The <fo:table> corresponds to the HTML <table> tag; <fo:table-body> corresponds to <tbody>. The only addition of note is the <fo:table-column> specifier, which allows you to specify how wide each column in your table will be. You can use this tag to specify characteristics of cells that have the same column and span. In the current (January 2001) implementation of FOP, the <table-and-caption> element is not implemented. You are required to specify column widths with the column-width attribute in the <fo:table-column> element. FOP does not automatically figure out how wide your table is.

The following XSLT is written for simple tables, and it assumes all column widths are specified in the first table row, and that all widths are in pixels. It also assumes that there are 72 pixels per inch. It doesn't handle column or row spans. Take a deep breath, though, as it's still fairly lengthy.

<!-- when table-and-caption is supported, that will be the
   wrapper for this template -->
<xsl:template match="table">
    <xsl:apply-templates/>
</xsl:template>

<!--
    find the width= attribute of all the <th> and <td>
    elements in the first <tr> of this table. They are
    in pixels, so divide by 72 to get inches
-->
<xsl:template match="tbody">
<fo:table>
    <xsl:for-each select="tr[1]/th|tr[1]/td">
        <fo:table-column>
        <xsl:attribute name="column-width"><xsl:value-of
                select="floor(@width div 72)"/>in</xsl:attribute>
        </fo:table-column>
    </xsl:for-each>

<fo:table-body>
    <xsl:apply-templates />
</fo:table-body>

</fo:table>
</xsl:template>

<!-- this one's easy; <tr> corresponds to <fo:table-row> -->
<xsl:template match="tr">
<fo:table-row> <xsl:apply-templates/> </fo:table-row>
</xsl:template>

<!--
    Handle table header cells. They should be bold
    and centered by default. Look back at the containing
    <table> tag to see if a border width was specified.
-->
<xsl:template match="th">
<fo:table-cell font-weight="bold" text-align="center">
    <xsl:if test="ancestor::table[1]/@border > 0">
        <xsl:attribute name="border-style">solid</xsl:attribute>
        <xsl:attribute name="border-width">1pt</xsl:attribute>
    </xsl:if>
    <fo:block>
    <xsl:apply-templates/>
    </fo:block>
</fo:table-cell>
</xsl:template>

<!--
    Handle table data cells.  Look back at the containing
    <table> tag to see if a border width was specified.
-->
<xsl:template match="td">
<fo:table-cell>
    <xsl:if test="ancestor::table/@border > 0">
        <xsl:attribute name="border-style">solid</xsl:attribute>
        <xsl:attribute name="border-width">1pt</xsl:attribute>
    </xsl:if>
    <fo:block>
    <!-- set alignment to match that of <td> tag -->
    <xsl:choose>
    <xsl:when test="@align='left'">
        <xsl:attribute name="text-align">start</xsl:attribute>
    </xsl:when>
    <xsl:when test="@align='center'">
        <xsl:attribute name="text-align">center</xsl:attribute>
    </xsl:when>
    <xsl:when test="@align='right'">
        <xsl:attribute name="text-align">end</xsl:attribute>
    </xsl:when>
    </xsl:choose>
    <xsl:apply-templates/>
    </fo:block>
</fo:table-cell>
</xsl:template>

The third person entries require a <br /> tag, which is translated into FO this way:

<xsl:template match="br">
    <fo:block><xsl:text>&#xA;</xsl:text></fo:block>
</xsl:template>

And the resulting table looks like

Spanish verb table

Summary

As you have seen, the combination of XSLT and FO allows you to convert your XHTML or other XML documents to a format designed for print.
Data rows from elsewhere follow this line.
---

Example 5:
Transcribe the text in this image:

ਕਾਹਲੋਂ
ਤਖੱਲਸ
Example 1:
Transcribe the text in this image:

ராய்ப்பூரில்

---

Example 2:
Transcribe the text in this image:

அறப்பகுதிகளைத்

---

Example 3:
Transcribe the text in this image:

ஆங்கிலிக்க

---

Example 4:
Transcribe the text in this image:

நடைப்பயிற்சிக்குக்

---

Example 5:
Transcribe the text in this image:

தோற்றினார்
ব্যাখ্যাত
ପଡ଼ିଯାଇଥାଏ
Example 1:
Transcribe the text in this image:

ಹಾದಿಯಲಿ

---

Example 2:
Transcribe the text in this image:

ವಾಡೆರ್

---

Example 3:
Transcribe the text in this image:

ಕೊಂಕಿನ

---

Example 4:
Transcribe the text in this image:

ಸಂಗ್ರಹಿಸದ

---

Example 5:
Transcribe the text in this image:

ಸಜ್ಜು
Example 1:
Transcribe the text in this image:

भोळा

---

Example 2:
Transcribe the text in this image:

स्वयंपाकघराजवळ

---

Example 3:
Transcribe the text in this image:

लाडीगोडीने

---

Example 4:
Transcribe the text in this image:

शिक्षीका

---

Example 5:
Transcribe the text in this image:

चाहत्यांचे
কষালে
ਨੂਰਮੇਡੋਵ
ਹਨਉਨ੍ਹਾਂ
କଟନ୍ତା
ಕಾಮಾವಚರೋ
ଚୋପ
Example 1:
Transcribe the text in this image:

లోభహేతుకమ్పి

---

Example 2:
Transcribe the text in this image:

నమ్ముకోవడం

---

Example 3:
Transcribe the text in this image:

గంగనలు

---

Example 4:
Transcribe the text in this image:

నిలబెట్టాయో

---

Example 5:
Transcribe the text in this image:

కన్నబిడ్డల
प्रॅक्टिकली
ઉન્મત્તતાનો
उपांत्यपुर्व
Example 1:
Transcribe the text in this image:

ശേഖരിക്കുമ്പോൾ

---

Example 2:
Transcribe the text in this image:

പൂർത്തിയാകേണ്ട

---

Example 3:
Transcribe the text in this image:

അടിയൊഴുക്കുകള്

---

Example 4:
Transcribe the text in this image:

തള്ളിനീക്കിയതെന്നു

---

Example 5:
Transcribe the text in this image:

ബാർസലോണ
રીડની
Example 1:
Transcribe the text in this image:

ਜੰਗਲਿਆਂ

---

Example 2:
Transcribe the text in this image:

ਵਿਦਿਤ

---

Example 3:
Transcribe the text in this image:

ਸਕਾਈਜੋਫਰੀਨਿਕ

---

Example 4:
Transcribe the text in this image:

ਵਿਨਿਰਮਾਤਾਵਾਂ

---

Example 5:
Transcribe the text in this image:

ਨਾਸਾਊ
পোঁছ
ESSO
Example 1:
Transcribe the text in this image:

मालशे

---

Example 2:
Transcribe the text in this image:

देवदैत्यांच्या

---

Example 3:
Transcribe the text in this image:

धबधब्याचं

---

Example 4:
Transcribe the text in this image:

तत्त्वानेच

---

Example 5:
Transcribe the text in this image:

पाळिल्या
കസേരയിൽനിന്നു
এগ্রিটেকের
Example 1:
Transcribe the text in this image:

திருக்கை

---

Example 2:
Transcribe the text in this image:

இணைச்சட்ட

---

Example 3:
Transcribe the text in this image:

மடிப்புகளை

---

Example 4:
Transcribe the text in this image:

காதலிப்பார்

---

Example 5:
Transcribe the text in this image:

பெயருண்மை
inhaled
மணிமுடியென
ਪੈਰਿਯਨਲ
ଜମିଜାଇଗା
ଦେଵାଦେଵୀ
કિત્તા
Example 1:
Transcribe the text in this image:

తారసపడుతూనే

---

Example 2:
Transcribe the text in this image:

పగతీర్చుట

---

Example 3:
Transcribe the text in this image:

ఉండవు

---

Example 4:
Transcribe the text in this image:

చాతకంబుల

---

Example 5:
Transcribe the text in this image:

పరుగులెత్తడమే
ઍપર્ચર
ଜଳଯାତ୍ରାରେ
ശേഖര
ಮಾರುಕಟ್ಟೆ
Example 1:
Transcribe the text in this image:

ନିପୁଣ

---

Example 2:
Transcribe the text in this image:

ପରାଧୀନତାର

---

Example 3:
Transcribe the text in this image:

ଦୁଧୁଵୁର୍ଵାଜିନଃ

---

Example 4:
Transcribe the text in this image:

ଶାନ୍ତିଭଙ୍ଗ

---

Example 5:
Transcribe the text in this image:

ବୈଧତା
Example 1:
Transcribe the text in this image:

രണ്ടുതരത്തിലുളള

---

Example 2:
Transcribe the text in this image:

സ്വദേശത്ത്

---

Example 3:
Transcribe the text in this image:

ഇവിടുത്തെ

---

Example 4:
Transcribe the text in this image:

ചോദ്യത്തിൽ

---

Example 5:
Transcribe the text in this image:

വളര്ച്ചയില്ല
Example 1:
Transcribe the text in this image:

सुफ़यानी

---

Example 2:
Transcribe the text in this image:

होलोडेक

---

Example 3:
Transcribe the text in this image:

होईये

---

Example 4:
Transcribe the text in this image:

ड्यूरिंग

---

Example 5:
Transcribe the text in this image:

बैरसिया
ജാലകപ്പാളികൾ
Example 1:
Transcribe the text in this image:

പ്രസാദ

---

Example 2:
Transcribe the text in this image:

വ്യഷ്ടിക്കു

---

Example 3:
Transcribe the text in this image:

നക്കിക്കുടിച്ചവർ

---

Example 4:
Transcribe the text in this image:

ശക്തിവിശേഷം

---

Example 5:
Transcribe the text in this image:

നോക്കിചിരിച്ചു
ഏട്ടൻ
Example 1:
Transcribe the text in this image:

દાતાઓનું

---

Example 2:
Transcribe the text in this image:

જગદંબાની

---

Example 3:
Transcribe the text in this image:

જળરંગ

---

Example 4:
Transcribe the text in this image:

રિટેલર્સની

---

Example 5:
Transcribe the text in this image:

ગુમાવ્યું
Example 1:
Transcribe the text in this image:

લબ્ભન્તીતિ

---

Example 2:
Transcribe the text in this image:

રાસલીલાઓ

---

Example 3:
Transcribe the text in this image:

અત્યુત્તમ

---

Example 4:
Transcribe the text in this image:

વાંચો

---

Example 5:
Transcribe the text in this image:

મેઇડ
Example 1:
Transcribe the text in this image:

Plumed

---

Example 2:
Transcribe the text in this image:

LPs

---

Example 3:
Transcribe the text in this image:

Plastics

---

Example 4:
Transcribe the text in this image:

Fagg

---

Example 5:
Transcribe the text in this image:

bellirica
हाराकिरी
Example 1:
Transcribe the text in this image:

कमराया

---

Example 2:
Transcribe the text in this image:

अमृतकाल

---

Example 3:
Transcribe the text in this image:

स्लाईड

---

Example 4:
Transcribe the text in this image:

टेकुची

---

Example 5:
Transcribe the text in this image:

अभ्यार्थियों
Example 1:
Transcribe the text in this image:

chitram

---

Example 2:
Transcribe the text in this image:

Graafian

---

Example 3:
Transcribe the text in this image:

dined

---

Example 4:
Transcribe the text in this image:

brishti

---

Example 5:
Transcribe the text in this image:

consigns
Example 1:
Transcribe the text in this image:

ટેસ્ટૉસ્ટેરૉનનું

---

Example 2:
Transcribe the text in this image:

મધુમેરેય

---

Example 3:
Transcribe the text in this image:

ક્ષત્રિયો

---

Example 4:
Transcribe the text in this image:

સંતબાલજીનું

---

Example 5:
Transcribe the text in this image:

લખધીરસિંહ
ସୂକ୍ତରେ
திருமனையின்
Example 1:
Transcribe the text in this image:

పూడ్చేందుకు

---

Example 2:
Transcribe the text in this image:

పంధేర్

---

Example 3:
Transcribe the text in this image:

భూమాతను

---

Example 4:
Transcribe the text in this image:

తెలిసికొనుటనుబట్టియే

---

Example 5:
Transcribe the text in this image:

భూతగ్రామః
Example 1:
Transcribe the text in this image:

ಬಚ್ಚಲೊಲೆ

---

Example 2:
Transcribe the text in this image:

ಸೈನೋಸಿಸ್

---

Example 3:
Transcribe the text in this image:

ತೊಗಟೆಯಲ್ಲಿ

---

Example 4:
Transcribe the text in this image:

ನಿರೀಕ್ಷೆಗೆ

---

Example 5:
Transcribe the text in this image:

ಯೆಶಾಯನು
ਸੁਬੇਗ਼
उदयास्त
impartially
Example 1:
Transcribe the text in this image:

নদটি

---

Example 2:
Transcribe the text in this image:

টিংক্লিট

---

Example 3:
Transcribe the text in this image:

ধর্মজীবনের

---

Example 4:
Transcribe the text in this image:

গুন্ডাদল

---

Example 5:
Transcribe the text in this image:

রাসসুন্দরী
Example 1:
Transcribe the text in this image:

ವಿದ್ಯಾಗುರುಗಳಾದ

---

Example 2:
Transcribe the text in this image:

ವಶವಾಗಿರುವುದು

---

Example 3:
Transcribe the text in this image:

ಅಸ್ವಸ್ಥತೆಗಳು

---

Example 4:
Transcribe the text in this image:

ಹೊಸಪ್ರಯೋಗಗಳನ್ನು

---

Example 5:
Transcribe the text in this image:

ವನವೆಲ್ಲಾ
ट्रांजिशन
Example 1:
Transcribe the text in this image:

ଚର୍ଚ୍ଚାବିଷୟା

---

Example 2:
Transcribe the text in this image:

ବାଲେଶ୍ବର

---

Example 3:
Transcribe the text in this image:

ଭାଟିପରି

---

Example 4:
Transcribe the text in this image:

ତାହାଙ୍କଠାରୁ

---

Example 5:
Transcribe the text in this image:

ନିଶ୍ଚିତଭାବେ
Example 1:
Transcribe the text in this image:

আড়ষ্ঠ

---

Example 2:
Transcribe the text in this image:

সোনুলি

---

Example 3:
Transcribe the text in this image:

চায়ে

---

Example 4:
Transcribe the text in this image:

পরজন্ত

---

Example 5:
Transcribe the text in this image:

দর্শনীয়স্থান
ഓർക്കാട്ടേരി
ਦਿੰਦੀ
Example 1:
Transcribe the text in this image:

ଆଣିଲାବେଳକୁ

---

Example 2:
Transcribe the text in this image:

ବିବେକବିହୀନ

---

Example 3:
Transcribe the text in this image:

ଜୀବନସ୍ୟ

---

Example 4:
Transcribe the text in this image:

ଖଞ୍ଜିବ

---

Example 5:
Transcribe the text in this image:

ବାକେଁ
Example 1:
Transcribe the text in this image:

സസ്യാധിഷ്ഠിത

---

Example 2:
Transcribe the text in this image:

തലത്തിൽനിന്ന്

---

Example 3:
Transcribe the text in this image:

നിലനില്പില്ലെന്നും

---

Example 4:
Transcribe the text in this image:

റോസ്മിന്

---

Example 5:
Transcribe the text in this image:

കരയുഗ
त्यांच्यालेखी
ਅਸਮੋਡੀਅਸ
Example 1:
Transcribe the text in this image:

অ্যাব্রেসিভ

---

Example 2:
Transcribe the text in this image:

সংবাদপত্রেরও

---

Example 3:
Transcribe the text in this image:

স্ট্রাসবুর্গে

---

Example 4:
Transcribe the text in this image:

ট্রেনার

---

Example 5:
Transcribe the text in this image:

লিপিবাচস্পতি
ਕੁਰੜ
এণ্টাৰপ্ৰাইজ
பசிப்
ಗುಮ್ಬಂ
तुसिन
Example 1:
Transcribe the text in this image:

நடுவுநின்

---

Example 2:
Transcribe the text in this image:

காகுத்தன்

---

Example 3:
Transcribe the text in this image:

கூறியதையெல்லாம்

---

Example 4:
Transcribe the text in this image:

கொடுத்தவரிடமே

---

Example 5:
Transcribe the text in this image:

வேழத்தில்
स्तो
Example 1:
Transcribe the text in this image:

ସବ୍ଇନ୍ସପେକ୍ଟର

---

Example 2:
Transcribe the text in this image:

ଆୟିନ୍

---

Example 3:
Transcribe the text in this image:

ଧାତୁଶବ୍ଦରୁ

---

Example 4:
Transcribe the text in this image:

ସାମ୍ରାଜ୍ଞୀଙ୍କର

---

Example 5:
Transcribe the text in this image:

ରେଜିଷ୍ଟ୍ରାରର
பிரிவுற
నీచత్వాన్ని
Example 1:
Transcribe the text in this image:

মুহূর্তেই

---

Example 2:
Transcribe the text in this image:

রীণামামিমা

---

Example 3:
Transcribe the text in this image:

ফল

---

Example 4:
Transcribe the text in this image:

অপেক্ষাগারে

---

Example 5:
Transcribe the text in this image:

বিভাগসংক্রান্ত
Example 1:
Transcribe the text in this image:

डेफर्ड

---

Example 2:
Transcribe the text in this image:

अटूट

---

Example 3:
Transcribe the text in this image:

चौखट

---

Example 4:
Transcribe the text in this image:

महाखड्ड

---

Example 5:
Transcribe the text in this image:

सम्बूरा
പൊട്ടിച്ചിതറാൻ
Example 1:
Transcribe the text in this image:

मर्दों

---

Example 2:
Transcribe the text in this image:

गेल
These articles only begin to cover the layout possibilities that XSL Formatting Objects give you. For more information about XSL:FO, see Elliotte Rusty Harold's XML Bible, Chapter 15.

You can get all the files (ZIP or TGZ) used in these articles, including an XSL file that handles more aspects of converting HTML to FO, and that was used to convert these articles to PDF format.